In simple terms, all the Replicas in a partition are called AR (Assigned Replicas). All Replicas (including the leader Replicas) that keep a certain degree of synchronization with the leader Replicas constitute an ISR. The ISR set is a subset of the AR set. Messages are sent to the Leader replica before the follower replica pulls messages from the leader for synchronization. During synchronization, the follow copy lags behind the Leader copy. The “degree of synchronization” mentioned above refers to the tolerable lag range, which can be configured with parameters. As a result, too many replicas (excluding the leader replicas) that are too late in synchronizing with the leader replicas form an OSR (out-of-sync). AR = ISR + OSR Normally, all follower replicas should be in sync with the leader replicas to a certain extent, that is, AR=ISR and the OSR set is empty.

ISR scalability

The leader replica is responsible for maintaining and tracking the lagging state of all follower copies in the ISR set. When the follower replica falls too far behind or fails, the leader replica removes it from the ISR set. If all the follower copies in the OSR set “catch up” with the Leader copy, the leader copy will migrate it from the OSR set to the ISR set. By default, when the leader replica fails, only the follower replica in the ISR collection is eligible to be elected as the new leader, while the follower replica in the OSR collection has no chance at all (though this can be changed by configuration).

HW, LEO, LSO

High Watermark (HW) identifies a specific message offset, and consumers can only pull messages before that offset.

The following figure shows a log file. There are only nine messages in the log file.

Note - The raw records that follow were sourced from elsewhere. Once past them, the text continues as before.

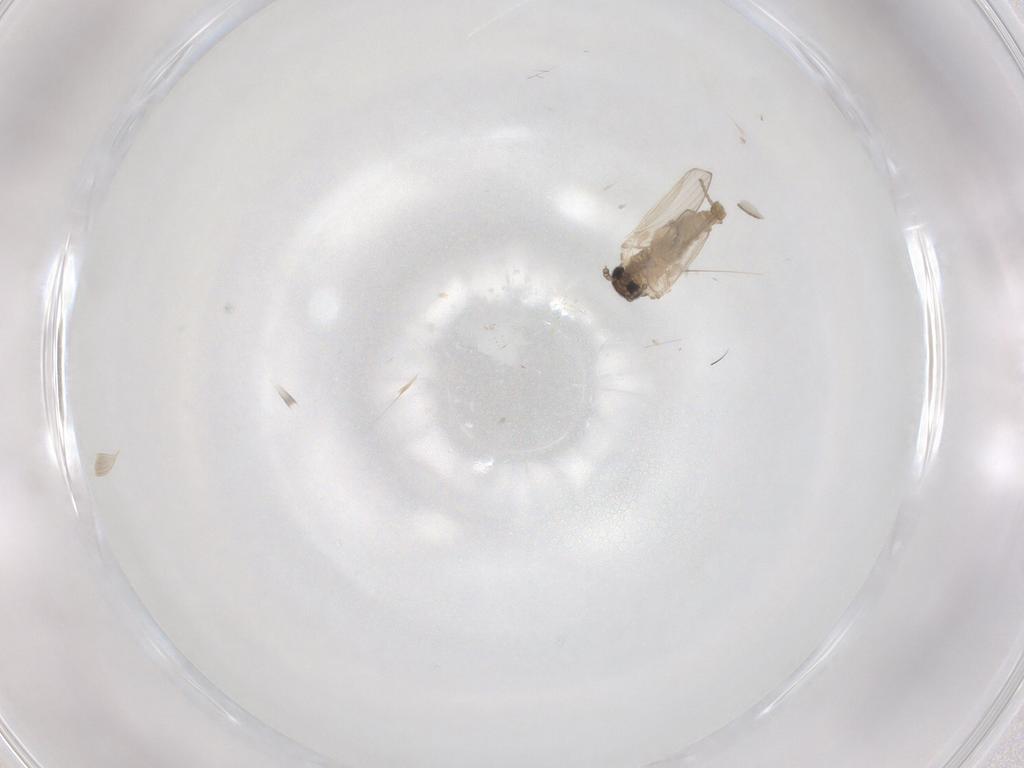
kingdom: Animalia
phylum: Arthropoda
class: Insecta
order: Diptera
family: Psychodidae
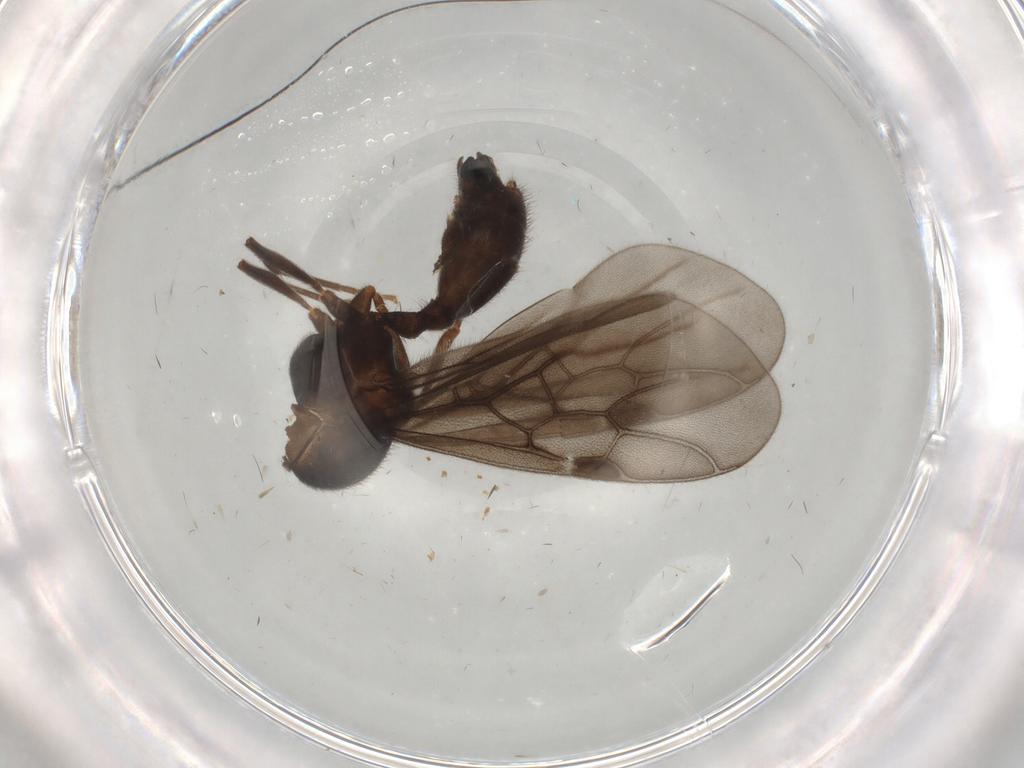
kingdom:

The first message has an offset (LogStartOffset) of 0, and the last message has an offset of 8. The HW of the log file is 6, which means that the consumer can only pull messages with offset between 0 and 5. Messages with offset 6 are invisible to the consumer.

LEO (Log End Offset) : identifies the Offset of the next message to be written in the current Log file. In the figure above, the position whose offset is 9 is the LEO of the current log file. The size of the LEO is equal to the offset value of the last message in the current log partition plus 1. Each replica in the partitioned ISR collection maintains its own LEO, and the smallest LEO in the ISR collection is the partitioned HW, which for consumers can only consume messages before the HW.

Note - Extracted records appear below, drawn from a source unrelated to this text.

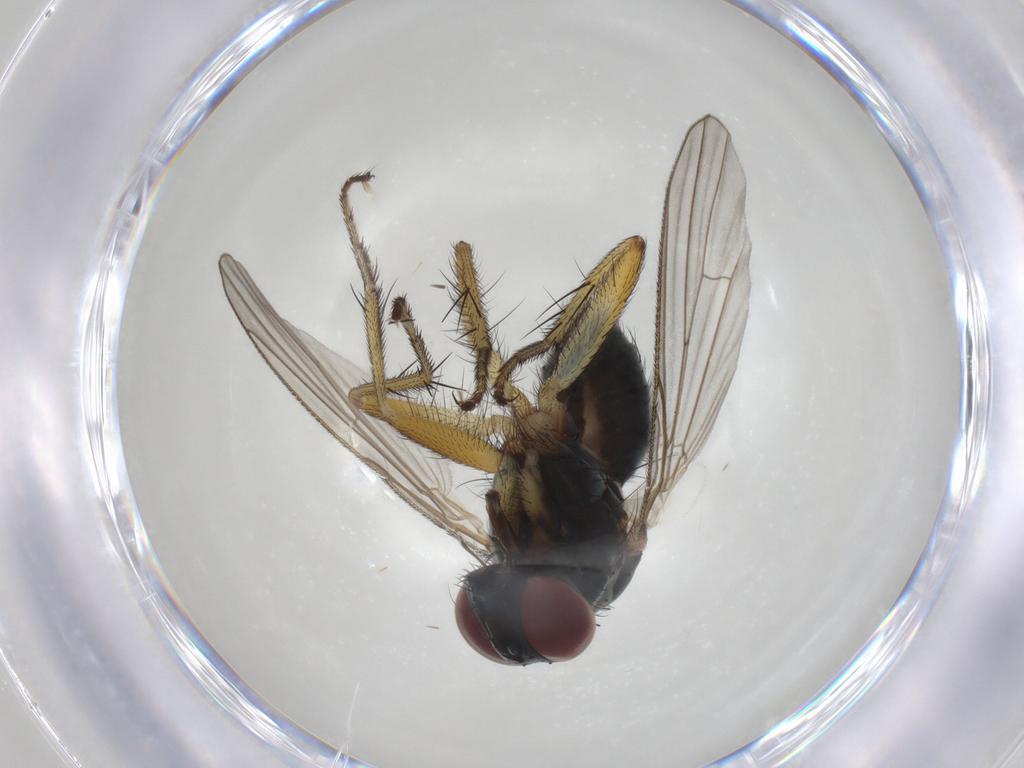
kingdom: Animalia
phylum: Arthropoda
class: Insecta
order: Diptera
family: Muscidae
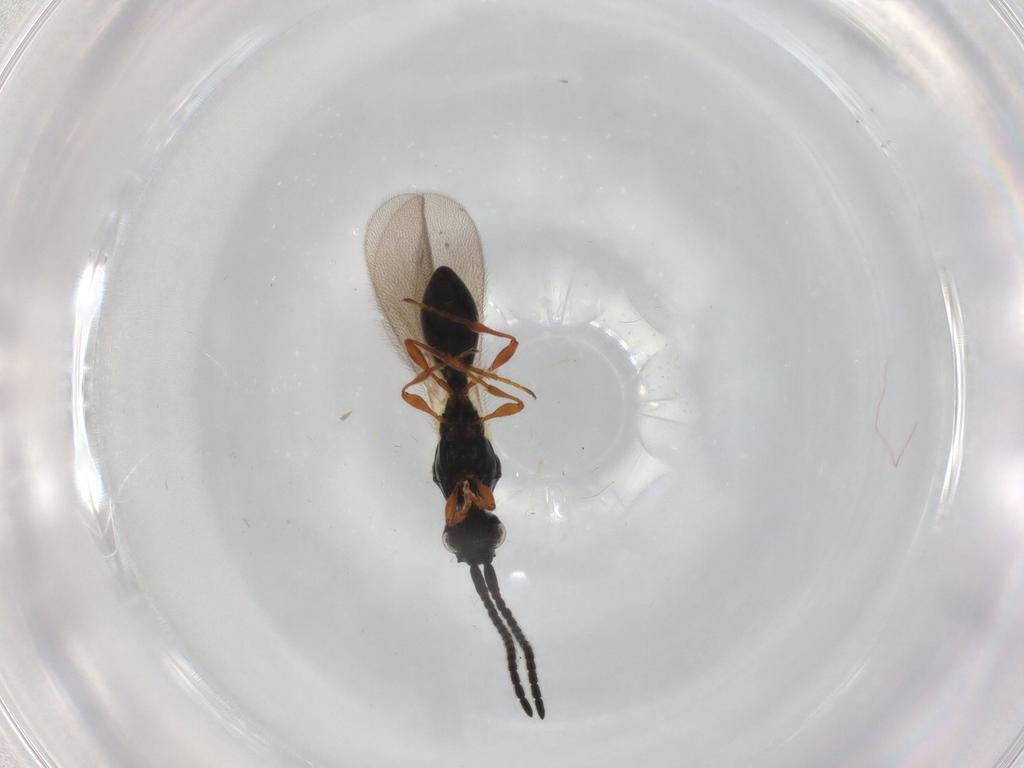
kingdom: Animalia
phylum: Arthropoda
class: Insecta
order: Hymenoptera
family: Diapriidae
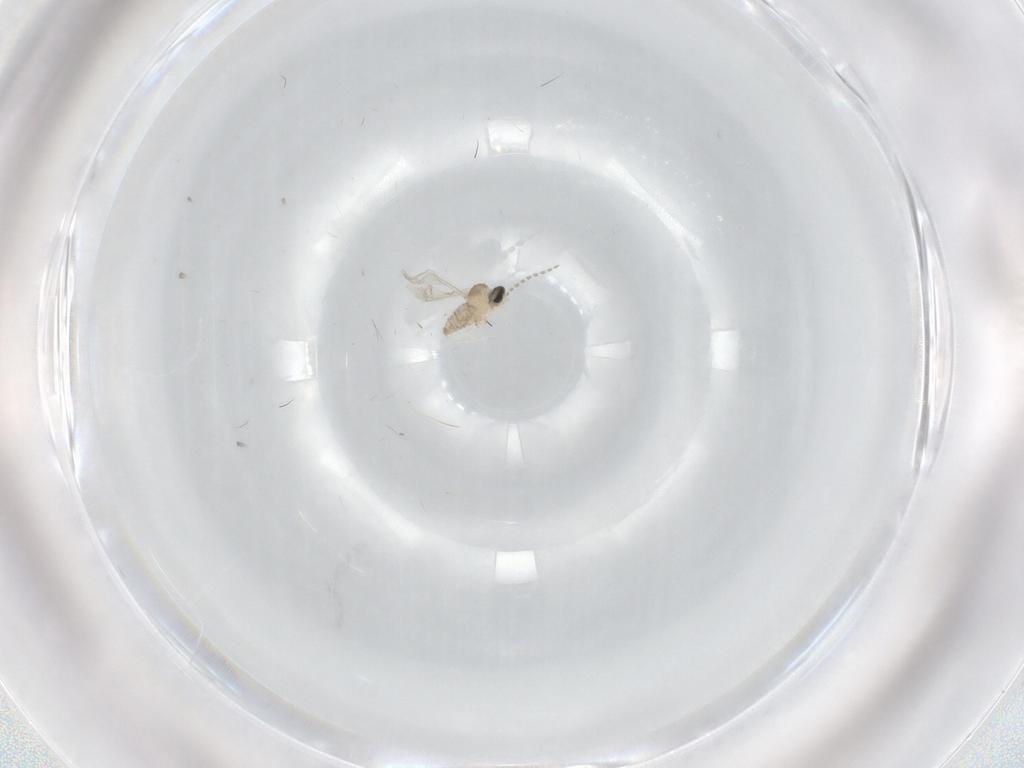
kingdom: Animalia
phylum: Arthropoda
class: Insecta
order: Diptera
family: Cecidomyiidae
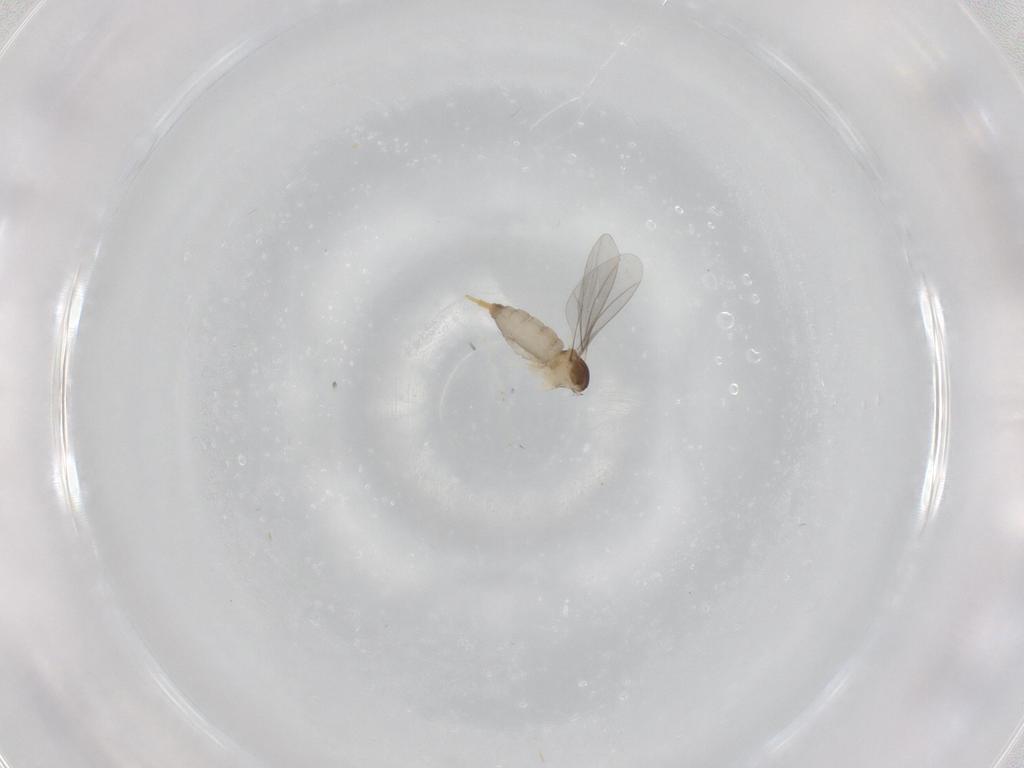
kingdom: Animalia
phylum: Arthropoda
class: Insecta
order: Diptera
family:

The following is a detailed analysis of the relationship between ISR set, HW and LEO.

Assume that there are three copies in the ISR set of a partition, namely, one leader copy and two follower copies. In this case, both LEO and HW of the partition are 3 respectively. Messages 3 and 4 are first stored in the Leader replica after they depart from the producer.

After the message is written to the leader copy, the follower copy sends a pull request to pull messages 3 and 4 for message synchronization.

In the synchronization process, the synchronization efficiency of different copies is different. At a certain point, Follower1 completely keeps up with the leader copy while Follower2 only synchronizes message 3, as shown in the following figure, so the LEO of the leader copy is 5, that of Follower1 is 5, and that of Follower2 is 4. The HW of the current partition is set to the minimum value of 4, at which point the consumer can consume messages between offset0 and 3.

When all replicas have successfully written messages 3 and 4, HW and LEO for the entire partition are 5, so consumers can consume messages with offset 4.

This shows that Kafka’s replication mechanism is neither fully synchronous nor purely asynchronous. In fact, synchronous replication requires all working follower replicas to be replicated before the message is confirmed to have been successfully committed. This type of replication greatly affects performance. In asynchronous replication, the follower copy asynchronously copies data from the leader copy, and the data is considered to have been committed as long as it is written to the leader copy. In this case, if the follower replicas are not replicated yet and fall behind the leader replicas, then the leader replicas fail, data will be lost. Kafka uses this ISR approach to effectively balance data reliability and performance.